# [TEXT TO READ]
>> Start

In an insightful commentary, Fiechter (2024) presented a compelling case that challenges the efficacy of taking a disagreeing perspective to improve the wisdom of inner crowds. Specifically, Fiechter (2024) asserted that the authors failed to incorporate a maximal random-effects structure model when testing whether adopting a disagreeing perspective benefits the accuracy of average estimates. More specifically, although the original authors relied on multilevel models with random intercepts for participants and items (questions), the models should have also included item-level random slopes (because the effects of condition are present across items). Failing to include random slopes when appropriate raises the probability of a Type-I error (Barr et al., 2013; Oberauer, 2022). Consequently, Fiechter (2024) reanalyzed the data using the maximal structure model, opting for Bayesian estimation because of convergence issues in a frequentist setting.

This reanalysis revealed that taking a disagreeing perspective when making a second estimate did not improve the overall accuracy of average estimates. These results pose a curious challenge: Taking a disagreeing perspective is an intervention aimed at boosting the accuracy of inner crowds by deanchoring individuals from their first estimates in order to increase the diversity and bracketing rates between both estimates (Herzog & Hertwig, 2014; Vul & Pashler, 2008). Indeed, the original authors reported that both diversity across estimates and bracketing rates were much higher when making a second guess from a disagreeing perspective. Both of these findings typically ought to have led to an improvement in the accuracy of inner crowds; a rich history across various fields, from collective intelligence to cognitive psychology, has found that greater diversity in estimates and higher bracketing rates typically result in more accurate average estimates (Frey & van de Rijt, 2021; Larrick & Soll, 2006; Vul & Pashler, 2008). Yet Fiechter’s detailed analysis shows that item diversity plays an important role, suggesting that perhaps only some items may have been driving the benefit of perspective taking on the inner crowd.

Compelled by Fiechter’s (2024) reanalysis and the importance of understanding the benefit of perspective taking as a viable technique to boost the wisdom of the inner crowd, we set out to understand what could explain these findings. Specifically, we wondered whether there is no benefit to taking a disagreeing perspective under any circumstances or whether an important moderator related to item variability needs to be identified that is relevant for when perspective taking can be beneficial for the wisdom of the inner crowd.

>> End

# [DATASET CONTENT]
>> Start

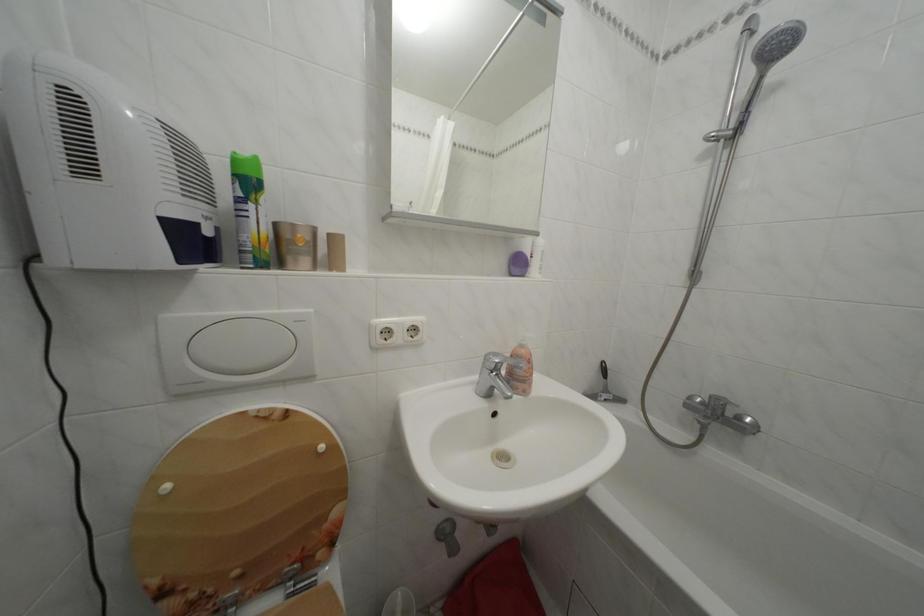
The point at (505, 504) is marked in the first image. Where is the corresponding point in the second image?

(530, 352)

>> End

# [PROBLEM 1]
Which cited works appear in the text on the wisdom of inner crowds? Give each by author and year.
# [PROBLEM 2]
Pick up the text on the wisdom of inner crowds after its final sentence and carry it forward.

# [EXPECTED OUTPUT 1]
Fiechter (2024)
Barr et al. (2013)
Oberauer (2022)
Herzog & Hertwig (2014)
Vul & Pashler (2008)
Frey & van de Rijt (2021)
Larrick & Soll (2006)

# [EXPECTED OUTPUT 2]
Although not addressed in the commentary, the original article reported results from an experiment in which taking a disagreeing perspective effectively backfired (i.e., in situations where second estimates were likely to be made in the wrong direction; Van de Calseyde & Efendić, 2022). Combining initial estimates with second estimates that are radically different does not, by definition, result in accurate average estimates, suggesting that there may be cases in which adding diversity between estimates may actually be ineffective or even harmful. In what follows, we aim to demonstrate that differences in question difficulty gives rise to these cases. For example, in the case of relatively easy questions (when first estimates are typically already close to the question’s true answer), adding a second guess that greatly moves away from the first one will only harm the accuracy of the average estimate. In contrast, in the case of relatively difficult questions (when first estimates are relatively far removed from the question’s true answer), adding a second guess that is radically different from the first one will arguably benefit the average estimate. Fiechter (2024) similarly hinted at this possibility by pointing out that for some individual items considered in the reanalysis (i.e., where first estimates were generally far removed from the question’s true answer), taking a disagreeing perspective was, in fact, beneficial.

Statement of Relevance

Many decisions rest on people’s ability to make accurate estimates, and a key challenge is to identify strategies that improve their accuracy. One such strategy involves the aggregation of multiple estimates from the same person. Research consistently shows that aggregating a person’s initial estimate with a second estimate that is sufficiently diverse results in an average estimate that is more accurate than each estimate on its own. However, although introducing diversity between estimates often results in more accurate aggregate estimates, it does not necessarily imply that following such a strategy is always advantageous. Indeed, the current analyses reveal that aggregating more diverse estimates is beneficial when people address difficult questions (when first estimates are typically far removed from the question’s true answer), yet harmful when they answer easy questions (when first estimates are typically already close to the question’s answer). The difficulty of a question thus seems to be a key factor to consider when implementing interventions designed to enhance the diversity among estimates.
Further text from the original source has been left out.